Council of Europe summit will mark its coming of age

Boris Yeltsin will be there, and Helmut Kohl, Tony Blair, Lionel Jospin and Bertie Ahern, as the leaders of 40 countries gather…

Boris Yeltsin will be there, and Helmut Kohl, Tony Blair, Lionel Jospin and Bertie Ahern, as the leaders of 40 countries gather in Strasbourg today for a summit of the Council of Europe. They will agree on a political declaration - largely, as one Irish diplomat put it, "motherhood and apple pie" - and adopt an action plan for the organisation to launch it into the 21st century.

Most importantly, however, the summit will mark the reform and relaunch in November next year of the council's major institutional achievement, the European Court of Human Rights. It will also agree on a ban on human cloning and the strengthening of the campaigns against racism, xenophobia and social exclusion.

In his speech, the Taoiseach is expected to stress the importance of the council's work in the protection of children and in fighting drugs. He is likely also to report on the opening of the Northern Ireland talks.

When the leaders met four years ago in Vienna for only their second summit the organisation counted 32 member-states, up from 23 in 1990. Today that wave of expansion, the product of the collapse of Stalinism in eastern Europe, has completely transformed the 48-year-old organisation, whose democratic standardsetting writ now guarantees the basic human rights of some 800 million people.

READ MORE

Although its profile in western Europe has been somewhat eclipsed in the public consciousness by the European Union, the Council of Europe has come of age in eastern Europe, where newly emerging democracies are trying to establish their credentials for membership of the EU.

Old national tensions and bureaucratic habits die hard, providing plenty of work for the hardpressed Court of Human Rights (not to be confused with the EU's European Court of Justice in Luxembourg) as it enforces the standards of the European Convention on Human Rights (ECHR).

Last year the commission, which rules on the admissibility of cases, opened 12,161 provisional files, registered 4,754 and declared 624 admissible.

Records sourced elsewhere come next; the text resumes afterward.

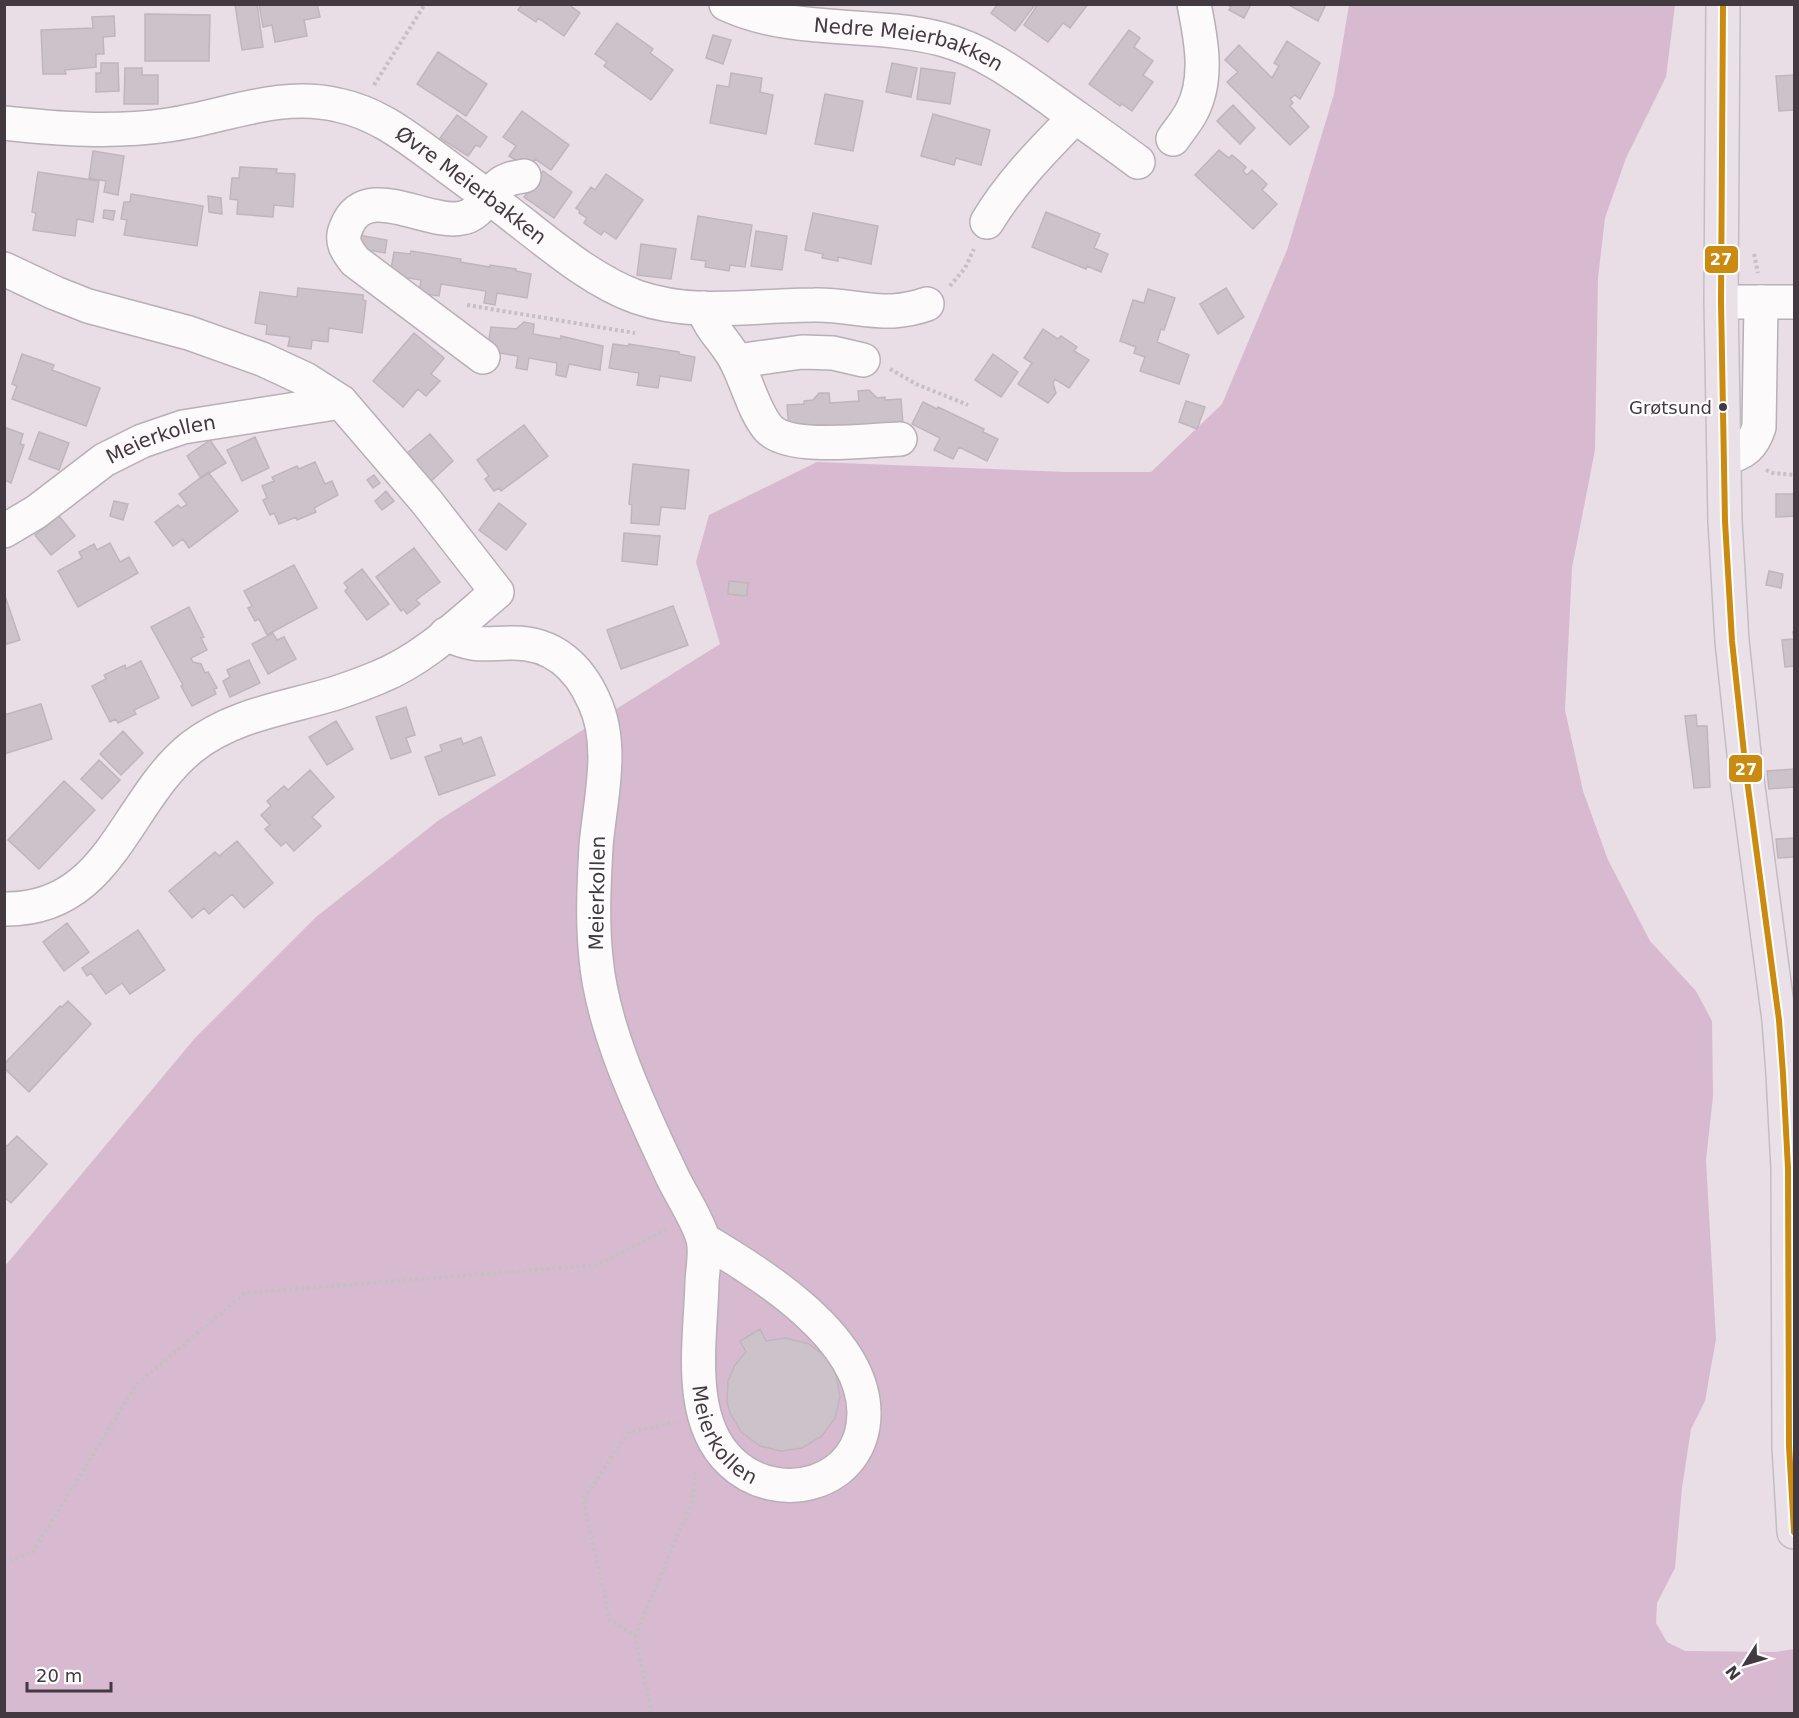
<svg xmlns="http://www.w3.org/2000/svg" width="1799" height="1718" font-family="'DejaVu Sans',sans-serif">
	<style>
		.green { fill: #d8bad0 }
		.building { fill: #ccc2c9; stroke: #c0b5bd; stroke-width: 1.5 }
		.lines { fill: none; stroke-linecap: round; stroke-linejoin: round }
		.minor-casing { stroke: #b9afb6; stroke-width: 36 }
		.major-casing { stroke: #c3bdc2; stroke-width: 36 }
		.path { stroke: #c5c0c3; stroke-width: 4; stroke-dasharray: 3 3; stroke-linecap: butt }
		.minor { stroke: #fcfafb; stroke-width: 33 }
		.major { stroke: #e9e1e7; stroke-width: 33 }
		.bus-1-casing { stroke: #fff; stroke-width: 10 }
		.bus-1 { stroke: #ca8b10; stroke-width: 6 }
		.bus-dot { fill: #433940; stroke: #fff; stroke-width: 2 }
		.labels { text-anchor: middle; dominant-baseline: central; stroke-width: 4.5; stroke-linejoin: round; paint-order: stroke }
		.bus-label { font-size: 18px; fill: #433940; stroke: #fff; text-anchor: end }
		.street-label { font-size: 20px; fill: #433940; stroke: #fff }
		.line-badge { stroke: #fff; stroke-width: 2 }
		.badge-label { font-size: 16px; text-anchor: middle; font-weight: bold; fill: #fff }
	</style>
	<rect width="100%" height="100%" fill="#e9dde6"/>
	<path class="green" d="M1349,5H1675L1666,77L1626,158L1605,218L1598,278L1595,450L1572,568L1565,710L1583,791L1608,860L1650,941L1696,991L1712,1021L1713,1096L1706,1160L1716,1339L1705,1401L1691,1429L1682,1488L1675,1568L1657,1603L1656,1623L1667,1642L1685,1651L1775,1652L1794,1649V1713L5,1714V1266L195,1038L316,917L439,820L720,644L696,562L709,515L817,462L1066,472H1151L1222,404L1287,250L1334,94Z"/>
	<path class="building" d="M235,4H257L263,47L242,50Z
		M259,4H317L320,17L304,20L307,36L275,42L272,25L263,27Z
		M522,4H568L580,13L564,36L538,18L536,22L518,10Z
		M998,4H1032L1034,6L1015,31L991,13Z
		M1088,4L1070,28L1063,23L1048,42L1024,25L1038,4Z
		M1226,4H1251L1244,18L1229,10L1231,7Z
		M1287,4H1326L1318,21Z
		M145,14L210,15L209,61H145Z
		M114,16L115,36L103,37L104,54H96V67L65,70L66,74H43L41,30L93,28L92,17Z
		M617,23L653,49L650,53L673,70L651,100L604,66L607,62L595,54Z
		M1129,30L1140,38L1134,47L1153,61L1143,75L1153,82L1132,111L1122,104L1120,106L1089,84Z
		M713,35L731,40L723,64L706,58Z
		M1287,41L1320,63L1300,99L1295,95L1290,99L1293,103L1290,106L1309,127L1290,145L1227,82L1238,72L1225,60L1239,45L1272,78L1279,66L1274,63Z
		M438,52L487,84L466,116L417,84Z
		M101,63H118L119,91L96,92V73H101Z
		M892,63L917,68L911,97L886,92Z
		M125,68H142V75H158V104H124Z
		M921,68L955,73L950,104L917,99Z
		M731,73L762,78L760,92L773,95L766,134L710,123L717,85L729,87Z
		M1794,75V110L1779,111L1776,76Z
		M825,94L863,101L853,151L815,144Z
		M1233,105L1255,128L1240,144L1217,121Z
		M522,111L569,145L551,170L535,159L529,169L509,156L516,146L503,137Z
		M933,114L990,130L981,165L956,158L954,165L921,156Z
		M457,115L487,137L480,147L476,145L468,156L440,138Z
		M1219,150L1229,158L1232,155L1246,167L1243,171L1247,175L1252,170L1267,184L1262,190L1277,204L1253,229L1195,175Z
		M93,151L124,156L118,195L104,192L106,181L89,178Z
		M240,167L277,169L276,173L295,174L293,207L274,205L273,217L237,214L238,200L230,199L232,178H239Z
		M543,171L572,192L554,218L524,197Z
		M38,172L99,181L93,222L77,219L75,236L33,230L36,213L32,212Z
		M606,174L643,200L616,239L604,231L601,235L584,223L587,218L579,213L580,211L576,208L591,187L595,190Z
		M131,194L203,206L197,246L124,235L127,220L121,219L124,202H130Z
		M208,196L221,198L222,214L209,212Z
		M104,210L115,211L113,220L103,218Z
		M1046,212L1100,234L1094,248L1108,254L1101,272L1087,266L1086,269L1032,247Z
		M813,213L878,226L871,264L838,257V261L822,258L823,254L805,250Z
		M698,216L752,225L745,267L730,265L729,271L705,267L706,261L691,259Z
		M756,231L787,236L782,270L751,266Z
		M358,235L387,240L385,253L356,248Z
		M641,244L676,249L671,279L637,275Z
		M411,251L461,259L460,262L490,267V265L516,269V271L531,274L527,298L497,293L495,305L484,303L486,291L441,284L439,296L419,293L421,280L390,275L394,252L410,254Z
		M298,288L363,295V300L366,301L362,333L329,328L328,342L312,340L311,349L288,346L290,337L266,334L267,325L255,323L260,292L297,297Z
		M1226,288L1244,317L1218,334L1200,304Z
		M1148,289L1175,298L1164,330L1161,329L1157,342L1189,355L1179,384L1140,371L1145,357L1134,353L1136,347L1120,341L1133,300L1144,303Z
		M524,322L534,324L533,334L561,339V336L603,346L600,370L569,364L566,377L556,375L557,363L529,358L527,370L516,368L518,356L487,351L491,327L516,329Z
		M1043,329L1058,339L1061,336L1077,347L1074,351L1089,360L1069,388L1055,379L1053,383L1056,393L1048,403L1018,384L1032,363L1024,358Z
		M414,333L444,358L431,374L440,381L426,396L418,389L403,407L373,381Z
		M613,344L628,346L629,344L679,352V354L695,357L691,381L660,376L658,388L637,385L639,373L609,368Z
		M22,354L54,365L52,370L100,388L86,426L12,399L17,386L12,384Z
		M993,354L1018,372L1001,397L975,380Z
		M869,390L877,398L885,397V400L901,399L903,424L789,429L787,405L804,404V401L813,400L819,393H829L830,403L859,401L858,391Z
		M1186,401L1205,407L1197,429L1179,422Z
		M923,402L937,409L938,407L984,429L983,432L998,439L987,461L959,447L953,459L934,450L940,438L912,424Z
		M524,425L548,456L501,491L499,488L494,491L485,479L489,476L477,460Z
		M4,427L23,434L20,444L24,445L11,483L4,480Z
		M39,432L69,443L59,470L29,459Z
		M430,434L453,461L429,483L405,455Z
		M255,437L269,468L242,481L227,450Z
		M210,440L226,463L201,478L187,456Z
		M315,462L325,484L332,481L338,495L314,508L316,512L297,520L296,517L279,524L274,513L270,515L263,500L267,498L262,486L274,481L272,477L297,466L299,469Z
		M633,464L689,470L685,509L661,507L659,525L631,523L632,505L629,504Z
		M208,472L238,511L189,548L183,539L173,546L155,522L178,505L181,508L187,504L179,494Z
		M374,475L380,483L373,488L367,480Z
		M386,491L394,501L382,510L375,501Z
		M1776,494H1794V516L1776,517Z
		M114,501L128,504L123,520L110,516Z
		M499,503L526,524L506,550L479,530Z
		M59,516L75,536L51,555L35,535Z
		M624,533L660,536L657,565L622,561Z
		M110,543L120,562L129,557L138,573L78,607L58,571L82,558L79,552L94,544L97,550Z
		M414,548L440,582L416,600L420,604L407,614L403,609L401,611L376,577Z
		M294,565L317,608L267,635L259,619L255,621L248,608L252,606L244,591Z
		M362,569L389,604L367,620L345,591L348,588L344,583Z
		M1769,571L1783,574L1781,588L1766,585Z
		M729,581L748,583L747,596L728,594Z
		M4,593L20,640L4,645Z
		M673,606L688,645L621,669L607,630Z
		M189,607L204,637L201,638L207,650L191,658L193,662L201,664L205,673L208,672L217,688L214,689L216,694L192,706L181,686L183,685L151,627Z
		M1793,632H1794V666L1785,667L1782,640L1794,639Z
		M273,633L277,640L284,637L296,659L268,674L252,644Z
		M249,660L260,683L230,697L223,681L230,677L227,670Z
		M141,661L159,698L134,710L136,714L118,723L116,719L110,722L92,686L106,679L104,675L125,665L126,669Z
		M41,704L52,739L4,754V715Z
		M406,707L415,735L406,738L411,752L391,759L376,717Z
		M1696,715L1697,726H1707L1710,787L1694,788L1685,716Z
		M336,721L353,749L327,765L309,737Z
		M123,731L143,753L121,775L100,754Z
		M481,737L495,775L439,795L425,757L442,751L440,745L461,738L463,744Z
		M99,760L120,780L102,799L81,779Z
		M1794,769V787L1769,789L1767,771Z
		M310,770L334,797L312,817L321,826L294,851L286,842L281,846L265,829L270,825L261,815L271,806L267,801L284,786L288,790Z
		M64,781L95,810L39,869L8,840Z
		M1794,838V857L1778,858L1776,839Z
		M237,841L273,883L244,908L232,894L209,914L204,908L192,918L169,891L215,852L219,856Z
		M67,923L89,952L64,971L43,942Z
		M138,930L165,970L130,994L122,983L106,994L91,973L87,976L82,968Z
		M68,1001L91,1024L29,1092L4,1068V1064L60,1006L62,1007Z
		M17,1136L47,1164L11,1203L4,1197V1144L7,1146Z
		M760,1329L766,1341L786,1338L809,1344L826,1357L836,1374L840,1397L835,1418L822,1436L802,1448L781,1451L760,1446L741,1432L730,1413L727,1402L728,1381L735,1365L746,1352L740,1341Z"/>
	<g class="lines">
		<defs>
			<g id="minor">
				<path id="s1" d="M726,4C793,35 871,21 941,39C983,50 1018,76 1053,101C1081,121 1110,141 1138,162"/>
				<path id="s2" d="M4,123C59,129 113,133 168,125C225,117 279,91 338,105C376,113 403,134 433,156C461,177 489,197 517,219C552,246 594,282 637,297C694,317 755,305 814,305C840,304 868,312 893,311C905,310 916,308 927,304"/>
				<path d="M1173,139C1179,130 1187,121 1192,111C1209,78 1201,39 1194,4"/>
				<path d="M987,222C1011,182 1043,150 1075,117"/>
				<path d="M4,269L55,293L88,306L189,333L262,359L305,379L341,402L426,501L497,592C460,623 424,659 379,677C365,683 351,688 336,693C288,708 234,714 192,747C124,801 111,911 4,909"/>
				<path d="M1740,302H1794"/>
				<path d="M703,308C710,330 728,343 737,363C747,382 755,414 769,429C790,451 869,440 900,439"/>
				<path d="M483,357L355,261C347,251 340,241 346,228C365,178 427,226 462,218C480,215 486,196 499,185C506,179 516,177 524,176"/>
				<path d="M737,361L802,352L833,353L863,360"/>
				<path d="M1724,458C1744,454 1753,446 1759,427L1761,302"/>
				<path id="s3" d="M4,531L36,512L104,460L142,441L183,427L341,402"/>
				<path id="s4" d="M446,634C475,648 485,643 514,643C553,643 579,667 594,701C615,745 600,800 596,846C594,883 592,922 596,958C602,1029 642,1112 672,1176C681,1195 698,1220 703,1239C706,1251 703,1268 702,1281C701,1338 685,1419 731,1462C778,1507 864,1485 864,1413C864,1337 761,1274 704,1240"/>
			</g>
			<path id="major" d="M1723,4L1721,301L1725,521L1732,641L1746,772L1779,1020L1783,1074L1788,1168L1789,1446L1794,1532"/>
		</defs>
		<use href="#minor" class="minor-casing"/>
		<use href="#major" class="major-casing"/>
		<path class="path" d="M374,85L425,4
			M1754,254L1758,273
			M950,286L965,268L974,249
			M467,305L635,333
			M890,369L916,384L968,405
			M1766,470L1773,473L1794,475
			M4,1562L33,1552L136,1385L245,1293L597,1265L667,1229
			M635,1636L692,1502L696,1469
			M652,1714L635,1636L610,1620L583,1500L628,1433L675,1422"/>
		<use href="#minor" class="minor"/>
		<use href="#major" class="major"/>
		<defs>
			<path id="bus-1" d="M1723,4L1721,301L1725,521L1732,641L1746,772L1779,1020L1783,1074L1788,1168L1789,1446L1794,1532"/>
		</defs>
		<use href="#bus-1" class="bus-1-casing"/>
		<use href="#bus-1" class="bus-1"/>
	</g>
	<circle class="bus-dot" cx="1723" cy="407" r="5"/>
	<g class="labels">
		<g class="bus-label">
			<text x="1712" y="407">Grøtsund</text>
		</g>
		<g class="street-label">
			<text stroke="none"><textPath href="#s1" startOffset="188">Nedre Meierbakken</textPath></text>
			<text stroke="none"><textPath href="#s2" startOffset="494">Øvre Meierbakken</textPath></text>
			<text stroke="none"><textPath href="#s3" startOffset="184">Meierkollen</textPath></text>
			<text transform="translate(597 893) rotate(-89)">Meierkollen</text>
			<text stroke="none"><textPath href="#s4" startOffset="940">Meierkollen</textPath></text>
		</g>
	</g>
	<g class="line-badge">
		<rect x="1704" y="245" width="35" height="29" rx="6" fill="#ca8b10"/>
		<rect x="1728" y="754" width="35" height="29" rx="6" fill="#ca8b10"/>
	</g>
	<g class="badge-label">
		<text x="1721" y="265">27</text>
		<text x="1746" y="775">27</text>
	</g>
	<rect width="1799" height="1718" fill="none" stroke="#433940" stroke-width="12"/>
	<g transform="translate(1745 1664) rotate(233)" stroke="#ffffff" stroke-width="4.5" paint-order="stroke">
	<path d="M0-4.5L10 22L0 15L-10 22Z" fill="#433940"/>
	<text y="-9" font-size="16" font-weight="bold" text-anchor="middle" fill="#433940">N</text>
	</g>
	<path d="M27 1682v9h84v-9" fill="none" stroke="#433940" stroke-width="3"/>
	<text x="36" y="1682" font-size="18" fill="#433940" stroke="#ffffff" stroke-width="4.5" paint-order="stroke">20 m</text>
</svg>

From November next year, in an attempt to speed up access to justice, the court and commission will merge and function as a fulltime court for the first time. Most cases will be heard by panels of seven judges instead of the full grande chambre, and the memberstates have all now agreed to accept the right of "individual petition" by their citizens.

The move will serve to highlight an anomaly in Ireland's relationship with the council. With Britain's new Labour government now moving to incorporate the ECHR into its domestic law, Ireland will be the only EU member-state in which the court's writ does not have a direct effect, a sore point for our human rights lobby.

When Josie Airey won her case in Strasbourg for free legal aid and David Norris won his for gay rights, they created an obligation on the government to amend Irish legislation, but did not actually change Irish law. ECHR case law is "persuasive" as an argument in the Irish courts but, unlike EU law, not binding. In other EU countries it is a binding part of domestic law.

The result, human rights lawyers complain, is that to vindicate ECHR rights a complainant must go to Strasbourg, a process that may take many years.

Successive Irish governments have been reluctant to move to incorporation, their legal advice suggesting that such a move would be extremely complex and the case for it fundamentally weaker than it is in Britain.

The situation of the two countries is not comparable, Government advisers say. The absence of a written constitution in the UK means that the incorporation of the ECHR into domestic law will create an entirely new legal framework for securing human rights. In doing so, Labour will in effect be reversing hundreds of years of constitutional history and in some cases establishing new rights that do not exist even in statute law.

In Ireland's case, fundamental human rights are already enumerated in the Constitution; and incorporation would create an entirely different problem, that of marrying similar rights expressed in different words. Many of those rights are also sustained by precedents whose standing would be nullified by a new wording.

In some cases, moreover, the Irish Constitution provides stronger rights than the ECHR - such as rights to bail or trial by jury - and care would have to be taken not to undermine these. Proponents of incorporation argue, however, that in some key areas the ECHR has extended rights well beyond the provisions of the Constitution, on freedom of speech, privacy, and, recently, on the wider definition of the family.

But senior Irish legal sources suggest that the advantage of being able to plead ECHR law in the courts may be illusory. Left to interpret the meaning of the ECHR provisions on privacy rather than those of the Constitution, they ask, would the courts have come to different conclusions in the Norris case? In the end, adjudication by the Strasbourg court would probably still have been necessary.

In a submission to the UN human rights committee, explaining the reluctance to incorporate both the ECHR and the International Convention on Civil and Political Rights into Irish law, the Attorney General's office points to the Constitution prohibition on incorporation and also argues that it would be inappropriate to amend the Constitution to incorporate second or even third parallel provisions where it already provides guarantees.

Yet this pragmatic case against incorporation would be stronger if Irish governments showed themselves to be quicker in implementing reforms required by the court. And, it can legitimately be asked, why, if giving direct effect to the ECHR is so problematic, is that not the case with EU legislation?